- _TASK OBJECTIVE_
Gather every line from the entries below that includes "different".

- _INPUT RECORDS_

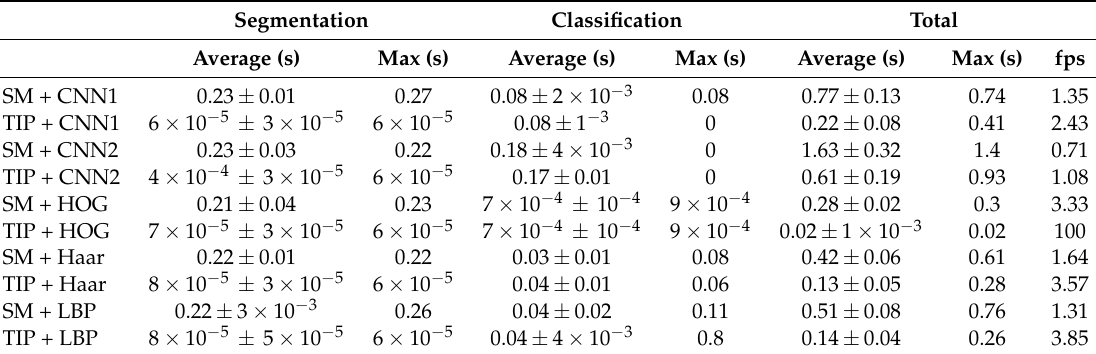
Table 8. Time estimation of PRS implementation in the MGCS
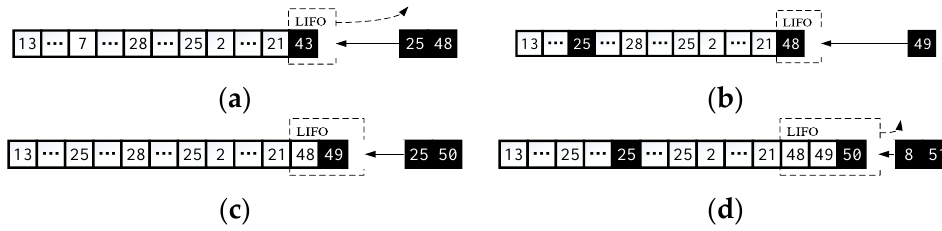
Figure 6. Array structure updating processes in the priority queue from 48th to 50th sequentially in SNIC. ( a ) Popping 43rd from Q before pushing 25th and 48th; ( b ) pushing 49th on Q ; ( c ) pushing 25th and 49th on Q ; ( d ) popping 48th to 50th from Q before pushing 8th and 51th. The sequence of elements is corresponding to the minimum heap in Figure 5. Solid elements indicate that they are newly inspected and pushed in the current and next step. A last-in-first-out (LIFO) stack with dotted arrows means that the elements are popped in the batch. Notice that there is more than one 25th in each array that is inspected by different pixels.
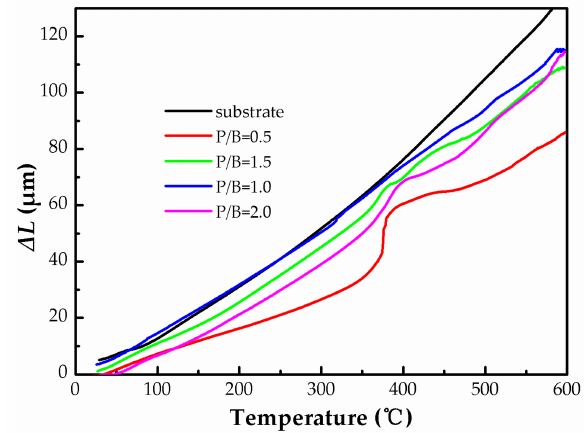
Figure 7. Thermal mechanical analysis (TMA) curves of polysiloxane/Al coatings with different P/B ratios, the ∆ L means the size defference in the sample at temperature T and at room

...

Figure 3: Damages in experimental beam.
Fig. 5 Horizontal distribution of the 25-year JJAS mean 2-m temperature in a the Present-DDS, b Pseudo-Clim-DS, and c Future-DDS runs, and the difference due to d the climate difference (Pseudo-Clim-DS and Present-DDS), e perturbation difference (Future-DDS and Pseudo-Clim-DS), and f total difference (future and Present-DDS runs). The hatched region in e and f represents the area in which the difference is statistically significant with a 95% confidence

* * *

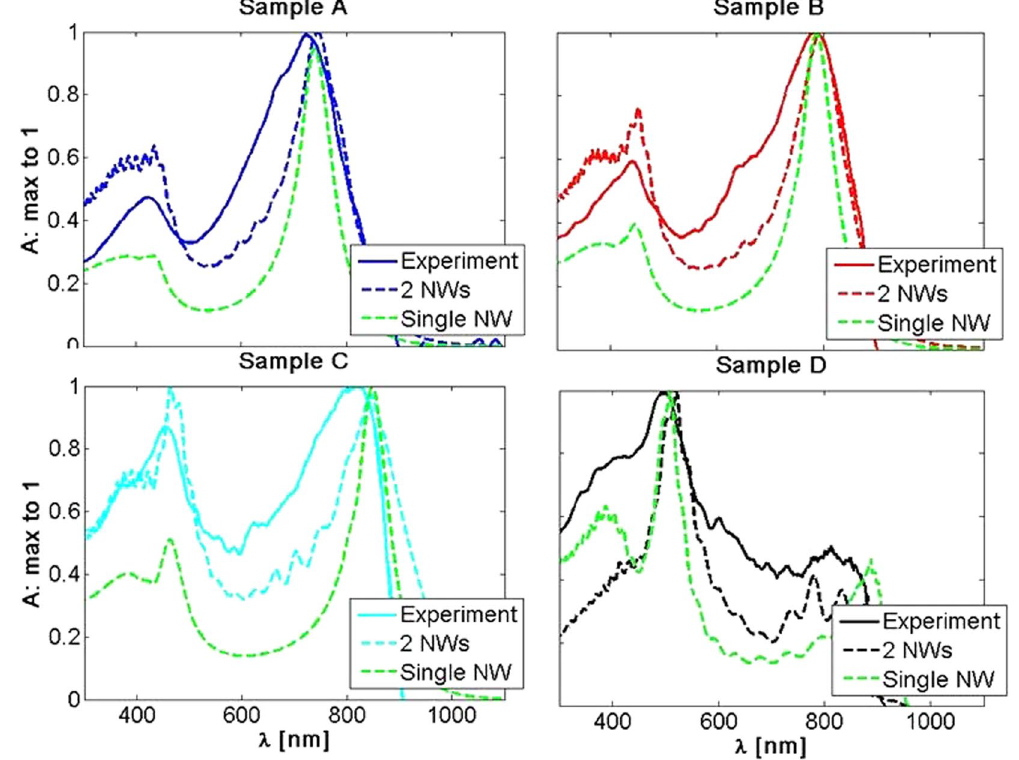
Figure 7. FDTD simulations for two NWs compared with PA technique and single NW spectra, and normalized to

- _TASK ANSWER_
Figure 6. Array structure updating processes in the priority queue from 48th to 50th sequentially in SNIC. ( a ) Popping 43rd from Q before pushing 25th and 48th; ( b ) pushing 49th on Q ; ( c ) pushing 25th and 49th on Q ; ( d ) popping 48th to 50th from Q before pushing 8th and 51th. The sequence of elements is corresponding to the minimum heap in Figure 5. Solid elements indicate that they are newly inspected and pushed in the current and next step. A last-in-first-out (LIFO) stack with dotted arrows means that the elements are popped in the batch. Notice that there is more than one 25th in each array that is inspected by different pixels.
Figure 7. Thermal mechanical analysis (TMA) curves of polysiloxane/Al coatings with different P/B ratios, the ∆ L means the size defference in the sample at temperature T and at room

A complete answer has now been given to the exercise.